From all the feedback of my last post of the Hare and the Tortoise, one thing clearly emerged. Everyone wants to run like a hare with the pacing plan of a tortoise :-). Sorry guys you were born on a wrong continent.
But everyone agrees that one should pace properly for an optimum performance. Run too slow and you have lost minutes which could have been chopped off and run too fast and you end up in the inevitable death crawl. Striking the fine balance is easier said than done. It is part art and part science. Here are the various factors at play.
1. Each minute run fast in the first half will result in two minutes penalty in the second half. So trying to go fast when you have fresh legs can be suicidal in terms of PB. But then how many of us are mature enough to recognise this and slow down.
2. But then the mornings are coolers and anyway you are going to slow down when the sun comes out..so how much of an advantage should you rope in before the racing shades get put on. What is the temperature forecast for the day? Is it going to be clear sunny day ( hot ) or clouded ( hot and humid ) or cool or possibly rains? Each weather condition can impact your pace differently.
3. Even though the morning will be cooler, you may not be warmed up sufficiently. Will you be warming up and starting off at a higher pace? Or will you use the first km or two to warm up?
4. Will you get to really warm up? How much is the registration v/s road width in the first km or two? How long will it take for the runners to open up?
5. Flyovers..what about flyovers…how many are going to be there..and hills? You will naturally slow down. May be even walk.
6. How has your own training been? What was the longest run you did? How far back to the race day? And what was your pace then?
7. Do you plan to weave in walk breaks early into your run? What ratio of walk breaks are you planning? Is it time based or distance based?
As I went through this list of questions, I am sure that some of your were thinking that ‘A fool can ask more questions than an intelligent man can answer’.
But still if you want to put some science to your pacing plan you need to begin somewhere. And the first step is to start with an estimated finish time. The Gold standard of such estimation is to actually run the distance. But this is a cruel joke for those who are doing this for the first time and somehow hope maintain their sprint pace while breasting the tape Given that this is not going to happen here are two ‘rule of thumb’ ways to go about it.
OPTION 1 – Take your longest run in the recent weeks. If it is above 15 kms then determine that pace and increase it by a factor of 1.05 to arrive at your Half Marathon pace. Let us say that you ran 16 kms in 2:15. So your pace was ( 135 minutes / 16 kms ) 8:25 . Multiplying by a factor of 1.05 the overall pace for 21kms would come to 8:50 thus giving a HM finish estimate of 3:05 or thereabouts . Many caveats apply.

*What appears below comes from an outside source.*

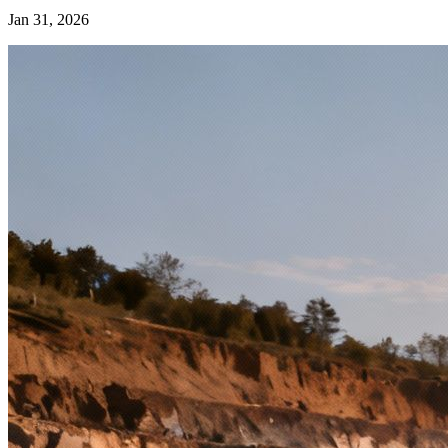
Jan 31, 2026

OPTION 2 – If you have not yet run around 15 kms or so..then another quick and dirty way is to run one km at best rate and time it. Multiply this by a factor of 1:25 to arrive at your race pace. Say you run a km in the next few days in 7 minutes then loading it by 1.25 we come to a pace of 8:45 ( remember the decimals ) leading you to a HM finish time of 3:05 or thereabouts. Many many caveats apply here too.
Sorry if this got technical…but such is the nature of pacing.
Wearing my managerial hat, whether it is doing a pacing plan or a corporate budget plan, there is no shirking the number work. The only other way is to…well..run like a start up.